Esteban Urbieta
Biography
Esteban Urbieta (Juchitán, Oaxaca, 1973) is visual artist heir to the Zapotec culture. He is a cosmopolitan artist whose roots lie in the cultural virtue of Oaxaca and its geography and whose themes are based in the romance and enigma of the natural world.
At an early age, he created his first works, painting on rusty sheets in his father’s auto body and paint shop. He studied plastic arts at the School of Fine Arts of the Benito Juárez Autonomous University of Oaxaca, and at the Rufino Tamayo Plastic Arts Workshop in Oaxaca City, where he studied under master painter and printmaker Shinzaburo Takeda.
His art encompasses many different media: sculpture, works in vitreous enamel, painting, printmaking, and more. He has exhibited in Mexico and abroad individually and collectively. His work has received multiple awards. In 2017, the Revista Mujeres Shaique honored Urbieta for his artistic contributions to Oaxaca. In 2005, he was selected to participate in the fourth Southeast Painting and Sculpture Biennial, CONACULTA, in Chiapas, Mexico. He was awarded a scholarship by the State Fund for Culture and the Arts, in Oaxaca, Mexico in 2001. He created the “Gigantes del color” project, together with the Suke Association, to benefit children affected by the 2017 earthquake in Mexico, which consists of painting workshops, engraving, singing, poetry, and documentary projection.

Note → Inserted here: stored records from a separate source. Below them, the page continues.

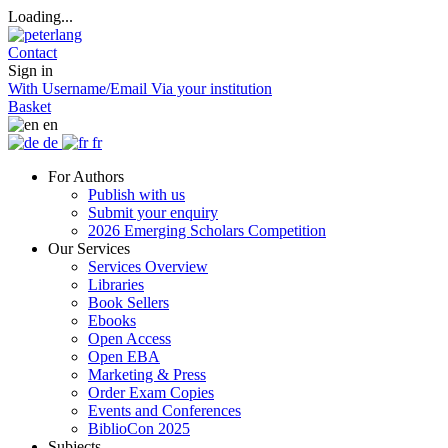
Loading...
Contact
Sign in
With Username/Email
Via your institution
Basket
en
de
fr
For Authors
Publish with us
Submit your enquiry
2026 Emerging Scholars Competition
Our Services
Services Overview
Libraries
Book Sellers
Ebooks
Open Access
Open EBA
Marketing & Press
Order Exam Copies
Events and Conferences
BiblioCon 2025
Subjects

With his diverse and experimental techniques, Urbieta explores themes of the relationship between humans, animals, and nature, drawing inspiration from the folklore of his native land of the Isthmus of Tehuantepec. He relates these in harmonic, maternal, and loving dialogues. The tree, a symbol of the family, is a central part of his colorful work. The woman, as a ship that carries life, is portrayed as fertile, always surrounded by a vortex of fish and birds.

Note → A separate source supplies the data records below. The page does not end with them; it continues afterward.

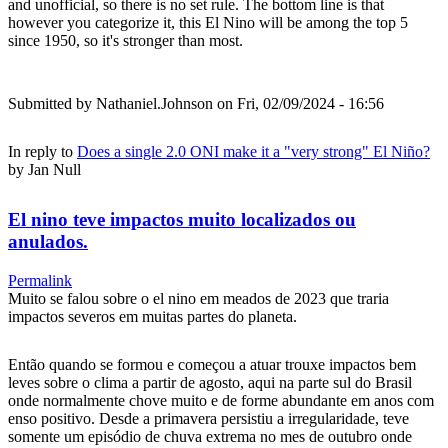
and unofficial, so there is no set rule. The bottom line is that
however you categorize it, this El Nino will be among the top 5
since 1950, so it's stronger than most.
Submitted by
Nathaniel.Johnson
on Fri, 02/09/2024 - 16:56
In reply to
Does a single 2.0 ONI make it a "very strong" El Niño?
by
Jan Null
El nino teve impactos muito localizados ou
anulados.
Permalink
Muito se falou sobre o el nino em meados de 2023 que traria
impactos severos em muitas partes do planeta.
Então quando se formou e começou a atuar trouxe impactos bem
leves sobre o clima a partir de agosto, aqui na parte sul do Brasil
onde normalmente chove muito e de forme abundante em anos com
enso positivo. Desde a primavera persistiu a irregularidade, teve
somente um episódio de chuva extrema no mes de outubro onde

In the more contemporary series “Birds that sing inks,” Urbieta presents a monochromatic palette of ink, pigment, and coffee with egg tempera on paper. The birds, at once trapped in a gourd as edifying tributes, are symbols of freedom and sustainability.
Recent exhibitions:
2017 | Oaxaca to Miami | Gallery Breuer | Miami Beach, USA.
2017 | Color Depth | Terracotta Gallery | Merida, Yucatan, Mexico.